La sociedad venezolana sigue acumulando una carga de hartazgo, de la que no escapa nada o casi nada
Lo que exige esa mayoría de la sociedad que mira con recelo el diálogo y las elecciones de noviembre es que olvide la organización delincuente, la estructura que ha desconocido sistemáticamente la voluntad popular, que ha forjado procesos electorales fuera de la Constitución (como ocurrió con la ilegítima, ilegal y fraudulenta asamblea nacional constituyente falsamente elegida el 30 de julio de 2017, una farsa electoral denunciada hasta por la empresa Smarmatic).
¿Es a favor de esa organización, brazo electoral del régimen, su cómplice y comisario, que se pretende conseguir una aprobación pasiva y silenciosa, para el evento electoral de noviembre y unas improbables elecciones presidenciales en una fecha también improbable?
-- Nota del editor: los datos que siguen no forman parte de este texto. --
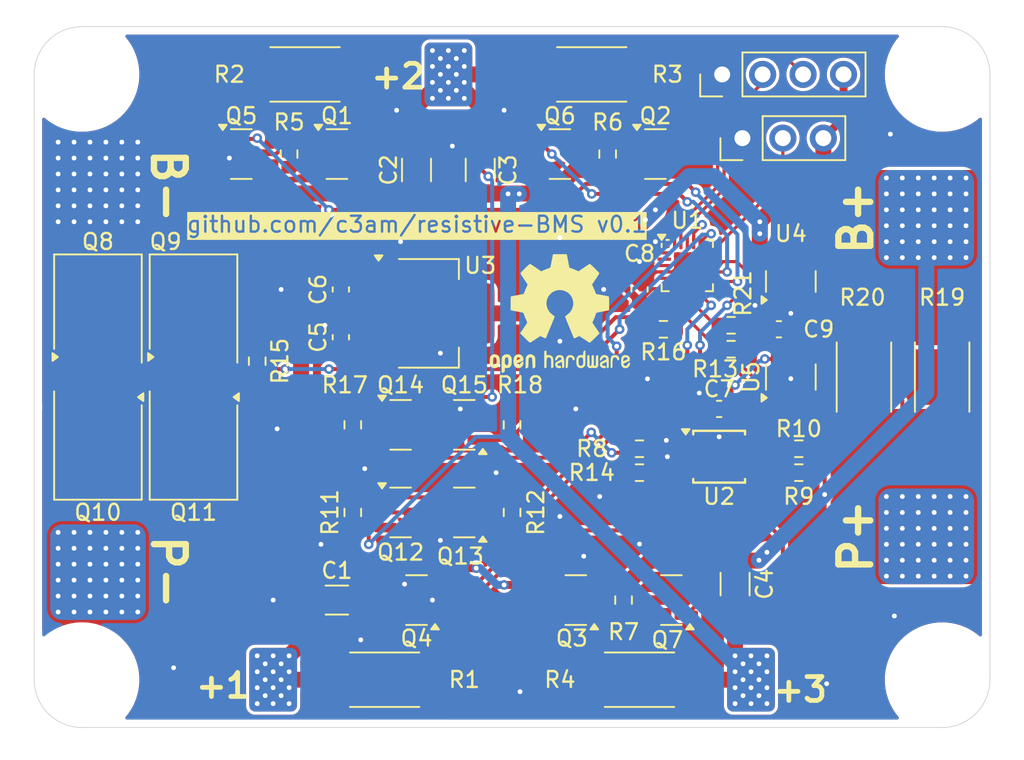
<source format=kicad_pcb>
(kicad_pcb
	(version 20241229)
	(generator "pcbnew")
	(generator_version "9.0")
	(general
		(thickness 1.6)
		(legacy_teardrops no)
	)
	(paper "A4")
	(layers
		(0 "F.Cu" signal)
		(2 "B.Cu" signal)
		(9 "F.Adhes" user "F.Adhesive")
		(11 "B.Adhes" user "B.Adhesive")
		(13 "F.Paste" user)
		(15 "B.Paste" user)
		(5 "F.SilkS" user "F.Silkscreen")
		(7 "B.SilkS" user "B.Silkscreen")
		(1 "F.Mask" user)
		(3 "B.Mask" user)
		(17 "Dwgs.User" user "User.Drawings")
		(19 "Cmts.User" user "User.Comments")
		(21 "Eco1.User" user "User.Eco1")
		(23 "Eco2.User" user "User.Eco2")
		(25 "Edge.Cuts" user)
		(27 "Margin" user)
		(31 "F.CrtYd" user "F.Courtyard")
		(29 "B.CrtYd" user "B.Courtyard")
		(35 "F.Fab" user)
		(33 "B.Fab" user)
		(39 "User.1" user)
		(41 "User.2" user)
		(43 "User.3" user)
		(45 "User.4" user)
	)
	(setup
		(stackup
			(layer "F.SilkS"
				(type "Top Silk Screen")
			)
			(layer "F.Paste"
				(type "Top Solder Paste")
			)
			(layer "F.Mask"
				(type "Top Solder Mask")
				(thickness 0.01)
			)
			(layer "F.Cu"
				(type "copper")
				(thickness 0.035)
			)
			(layer "dielectric 1"
				(type "core")
				(thickness 1.51)
				(material "FR4")
				(epsilon_r 4.5)
				(loss_tangent 0.02)
			)
			(layer "B.Cu"
				(type "copper")
				(thickness 0.035)
			)
			(layer "B.Mask"
				(type "Bottom Solder Mask")
				(thickness 0.01)
			)
			(layer "B.Paste"
				(type "Bottom Solder Paste")
			)
			(layer "B.SilkS"
				(type "Bottom Silk Screen")
			)
			(copper_finish "None")
			(dielectric_constraints no)
		)
		(pad_to_mask_clearance 0)
		(allow_soldermask_bridges_in_footprints no)
		(tenting front back)
		(pcbplotparams
			(layerselection 0x00000000_00000000_55555555_5755f5ff)
			(plot_on_all_layers_selection 0x00000000_00000000_00000000_00000000)
			(disableapertmacros no)
			(usegerberextensions no)
			(usegerberattributes yes)
			(usegerberadvancedattributes yes)
			(creategerberjobfile yes)
			(dashed_line_dash_ratio 12.000000)
			(dashed_line_gap_ratio 3.000000)
			(svgprecision 4)
			(plotframeref no)
			(mode 1)
			(useauxorigin no)
			(hpglpennumber 1)
			(hpglpenspeed 20)
			(hpglpendiameter 15.000000)
			(pdf_front_fp_property_popups yes)
			(pdf_back_fp_property_popups yes)
			(pdf_metadata yes)
			(pdf_single_document no)
			(dxfpolygonmode yes)
			(dxfimperialunits yes)
			(dxfusepcbnewfont yes)
			(psnegative no)
			(psa4output no)
			(plot_black_and_white yes)
			(sketchpadsonfab no)
			(plotpadnumbers no)
			(hidednponfab no)
			(sketchdnponfab yes)
			(crossoutdnponfab yes)
			(subtractmaskfromsilk no)
			(outputformat 1)
			(mirror no)
			(drillshape 1)
			(scaleselection 1)
			(outputdirectory "")
		)
	)
	(net 0 "")
	(net 1 "GND")
	(net 2 "+1")
	(net 3 "+2")
	(net 4 "+3")
	(net 5 "+4")
	(net 6 "+5V")
	(net 7 "swio")
	(net 8 "utx")
	(net 9 "urx")
	(net 10 "P-")
	(net 11 "P+")
	(net 12 "Net-(Q1-G)")
	(net 13 "Net-(Q1-D)")
	(net 14 "Net-(Q2-D)")
	(net 15 "Net-(Q2-G)")
	(net 16 "Net-(Q3-G)")
	(net 17 "Net-(Q3-D)")
	(net 18 "bal-1")
	(net 19 "Net-(Q4-D)")
	(net 20 "bal-2")
	(net 21 "bal-3")
	(net 22 "bal-4")
	(net 23 "Pout-mid")
	(net 24 "Net-(Q10-G)")
	(net 25 "Net-(Q12-G)")
	(net 26 "Net-(Q12-D)")
	(net 27 "s-en-3")
	(net 28 "Net-(Q14-G)")
	(net 29 "s-en-2")
	(net 30 "Net-(U2-AIN1)")
	(net 31 "Net-(U2-AIN2)")
	(net 32 "out-en")
	(net 33 "unconnected-(U1-PA1-Pad2)")
	(net 34 "unconnected-(U1-PA2-Pad3)")
	(net 35 "unconnected-(U1-PD0-Pad5)")
	(net 36 "scl")
	(net 37 "unconnected-(U1-PD4-Pad18)")
	(net 38 "unconnected-(U1-PC7-Pad14)")
	(net 39 "unconnected-(U1-PD7-Pad1)")
	(net 40 "sda")
	(net 41 "unconnected-(U2-ALERT{slash}RDY-Pad2)")
	(net 42 "Isense")
	(net 43 "unconnected-(U2-ADDR-Pad1)")
	(net 44 "Net-(U4-OUT)")
	(footprint "Resistor_SMD:R_0603_1608Metric" (layer "F.Cu") (at 109.5 97 180))
	(footprint "my-footprints:pad-4x3mm" (layer "F.Cu") (at 85 119))
	(footprint "Resistor_SMD:R_0603_1608Metric" (layer "F.Cu") (at 108 106))
	(footprint "Symbol:OSHW-Logo2_9.8x8mm_SilkScreen" (layer "F.Cu") (at 103 96))
	(footprint "Connector_PinHeader_2.54mm:PinHeader_1x04_P2.54mm_Vertical" (layer "F.Cu") (at 113.19 81 90))
	(footprint "my-footprints:PQFN-8-EP_6x5mm_P1.27mm_Generic" (layer "F.Cu") (at 74 96 90))
	(footprint "my-footprints:PQFN-8-EP_6x5mm_P1.27mm_Generic" (layer "F.Cu") (at 74 104 -90))
	(footprint "Package_SO:TSSOP-10_3x3mm_P0.5mm" (layer "F.Cu") (at 113 105))
	(footprint "Resistor_SMD:R_0603_1608Metric" (layer "F.Cu") (at 90 108.5 90))
	(footprint "Resistor_SMD:R_0603_1608Metric" (layer "F.Cu") (at 113.75 96.75 180))
	(footprint "Resistor_SMD:R_0603_1608Metric" (layer "F.Cu") (at 118 106 180))
	(footprint "Resistor_SMD:R_0603_1608Metric" (layer "F.Cu") (at 108 104.5))
	(footprint "Package_TO_SOT_SMD:SOT-23" (layer "F.Cu") (at 110 114 180))
	(footprint "Resistor_SMD:R_2512_6332Metric" (layer "F.Cu") (at 108 119 180))
	(footprint "Package_TO_SOT_SMD:SOT-23" (layer "F.Cu") (at 109 86))
	(footprint "Capacitor_SMD:C_0603_1608Metric" (layer "F.Cu") (at 89.25 97.5 90))
	(footprint "Resistor_SMD:R_0603_1608Metric" (layer "F.Cu") (at 90 103 90))
	(footprint "Capacitor_SMD:C_0603_1608Metric" (layer "F.Cu") (at 89.25 94.5 90))
	(footprint "Resistor_SMD:R_2512_6332Metric" (layer "F.Cu") (at 122.09 100 -90))
	(footprint "Resistor_SMD:R_2512_6332Metric" (layer "F.Cu") (at 92 119))
	(footprint "Capacitor_SMD:C_0603_1608Metric" (layer "F.Cu") (at 113 102 180))
	(footprint "Capacitor_SMD:C_1206_3216Metric" (layer "F.Cu") (at 114 113 -90))
	(footprint "my-footprints:PQFN-8-EP_6x5mm_P1.27mm_Generic" (layer "F.Cu") (at 80 96 90))
	(footprint "MountingHole:MountingHole_3.2mm_M3" (layer "F.Cu") (at 127 119))
	(footprint "Resistor_SMD:R_2512_6332Metric" (layer "F.Cu") (at 105 81))
	(footprint "Package_TO_SOT_SMD:SOT-23" (layer "F.Cu") (at 104 114 180))
	(footprint "Resistor_SMD:R_0603_1608Metric" (layer "F.Cu") (at 107 114 -90))
	(footprint "my-footprints:pad-4x3mm" (layer "F.Cu") (at 115 119))
	(footprint "Package_TO_SOT_SMD:SOT-23" (layer "F.Cu") (at 83 86))
	(footprint "Capacitor_SMD:C_0603_1608Metric" (layer "F.Cu") (at 116.75 97))
	(footprint "Resistor_SMD:R_0603_1608Metric" (layer "F.Cu") (at 100 103 90))
	(footprint "MountingHole:MountingHole_3.2mm_M3" (layer "F.Cu") (at 73 81))
	(footprint "Package_TO_SOT_SMD:SOT-23" (layer "F.Cu") (at 93 103))
	(footprint "Capacitor_SMD:C_0603_1608Metric" (layer "F.Cu") (at 108 94.5 90))
	(footprint "my-footprints:pad-6x6mm" (layer "F.Cu") (at 74 87.75))
	(footprint "Package_TO_SOT_SMD:SOT-23-6"
		(layer "F.Cu")
		(uuid "8f10ddea-8db0-4547-82f2-02d4dc56d6b3")
		(at 117.5 100 90)
		(descr "SOT, 6 Pin (JEDEC MO-178 Var AB https://www.jedec.org/document_search?search_api_views_fulltext=MO-178), generated with kicad-footprint-generator ipc_gullwing_generator.py")
		(tags "SOT TO_SOT_SMD")
		(property "Reference" "U5"
			(at 0 -2.5 90)
			(layer "F.SilkS")
			(uuid "17ab154e-9dfb-4f44-82d5-b0362bec3ef4")
			(effects
				(font
					(size 1 1)
					(thickness 0.15)
				)
			)
		)
		(property "Value" "INA181"
			(at 0 2.4 90)
			(layer "F.Fab")
			(uuid "ff095cf9-56c5-414b-8231-e61d67f6991a")
			(effects
				(font
					(size 1 1)
					(thickness 0.15)
				)
			)
		)
		(property "Datasheet" "http://www.ti.com/lit/ds/symlink/ina181.pdf"
			(at 0 0 90)
			(layer "F.Fab")
			(hide yes)
			(uuid "4a73aef4-ded5-48a4-968c-181155a7ec91")
			(effects
				(font
					(size 1.27 1.27)
					(thickness 0.15)
				)
			)
		)
		(property "Description" "Bidirectional, Low- and High-Side Voltage Output, Current-Sense Amplifier, SOT-23-6"
			(at 0 0 90)
			(layer "F.Fab")
			(hide yes)
			(uuid "30602ee9-15a3-40a5-bb08-2e497fab9d46")
			(effects
				(font
					(size 1.27 1.27)
					(thickness 0.15)
				)
			)
		)
		(property ki_fp_filters "SOT?23*")
		(path "/68ca2e8e-0977-4d05-8577-262a5bbc0012")
		(sheetname "/")
		(sheetfile "resistive-BMS-4s.kicad_sch")
		(attr smd)
		(fp_line
			(start 0 -1.56)
			(end 0.8 -1.56)
			(stroke
				(width 0.12)
				(type solid)
			)
			(layer "F.SilkS")
			(uuid "a7ac5b99-cfe4-447e-8a28-4b5d5d895fef")
		)
		(fp_line
			(start 0 -1.56)
			(end -0.8 -1.56)
			(stroke
				(width 0.12)
				(type solid)
			)
			(layer "F.SilkS")
			(uuid "0eb88509-a772-4c0b-b50d-3b8b6f0feb14")
		)
		(fp_line
			(start 0 1.56)
			(end 0.8 1.56)
			(stroke
				(width 0.12)
				(type solid)
			)
			(layer "F.SilkS")
			(uuid "220c0164-df67-4680-a8e5-a1c11665c821")
		)
		(fp_line
			(start 0 1.56)
			(end -0.8 1.56)
			(stroke
				(width 0.12)
				(type solid)
			)
			(layer "F.SilkS")
			(uuid "f80fcac0-13a1-481d-a4e6-ae686dfb034d")
		)
		(fp_poly
			(pts
				(xy -1.3 -1.51) (xy -1.54 -1.84) (xy -1.06 -1.84)
			)
			(stroke
				(width 0.12)
				(type solid)
			)
			(fill yes)
			(layer "F.SilkS")
			(uuid "67fdffc0-ac58-4ee9-878d-a91d0c804864")
		)
		(fp_rect
			(start -2.05 -1.7)
			(end 2.05 1.7)
			(stroke
				(width 0.05)
				(type solid)
			)
			(fill no)
			(layer "F.CrtYd")
			(uuid "21232149-564b-4700-ab9c-d0c996d28f58")
		)
		(fp_line
			(start 0.8 -1.45)
			(end 0.8 1.45)
			(stroke
				(width 0.1)
				(type solid)
			)
			(layer "F.Fab")
			(uuid "97f23378-5324-42e4-85b1-e17b0e97c68e")
		)
		(fp_line
			(start -0.4 -1.45)
			(end 0.8 -1.45)
			(stroke
				(width 0.1)
				(type solid)
			)
			(layer "F.Fab")
			(uuid "4052370a-c142-4308-b2e6-c456eadf360d")
		)
		(fp_line
			(start -0.8 -1.05)
			(end -0.4 -1.45)
			(stroke
				(width 0.1)
				(type solid)
			)
			(layer "F.Fab")
			(uuid "299e763c-7f96-49d3-ac93-5630a5cf804b")
		)
		(fp_line
			(start 0.8 1.45)
			(end -0.8 1.45)
			(stroke
				(width 0.1)
				(type solid)
			)
			(layer "F.Fab")
			(uuid "4ccee1f2-4c06-417f-8a8a-2caa2da09f7b")
		)
		(fp_line
			(start -0.8 1.45)
			(end -0.8 -1.05)
			(stroke
				(width 0.1)
				(type solid)
			)
			(layer "F.Fab")
			(uuid "9bbff27b-ed90-4cc8-afaf-becb484af0c9")
		)
		(fp_text user "${REFERENCE}"
			(at 0 0 90)
			(layer "F.Fab")
			(uuid "946b8eab-bcc2-4a4f-8f90-4e41029708e7")
			(effects
				(font
					(size 0.4 0.4)
					(thickness 0.06)
				)
			)
		)
... [421136 chars truncated]
</source>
Lo que, a fin de cuentas, sugieren las mediciones, es que la sociedad venezolana sigue acumulando una carga de hartazgo, de la que no escapa nada o casi nada. Es la sensación del ciudadano a la intemperie, expuesto al hambre y a la falta de vacunas, 100% desprotegido, sin instituciones a las que apelar, atrapado en un malestar creciente, testigo perplejo de un festín de economía dolarizada a la que solo acceden unos pocos, ciudadano que hará sentir su rabia en cualquier momento. Su ya basta decisivo podría ser el detonante del cambio que no debería demorar ni un día más.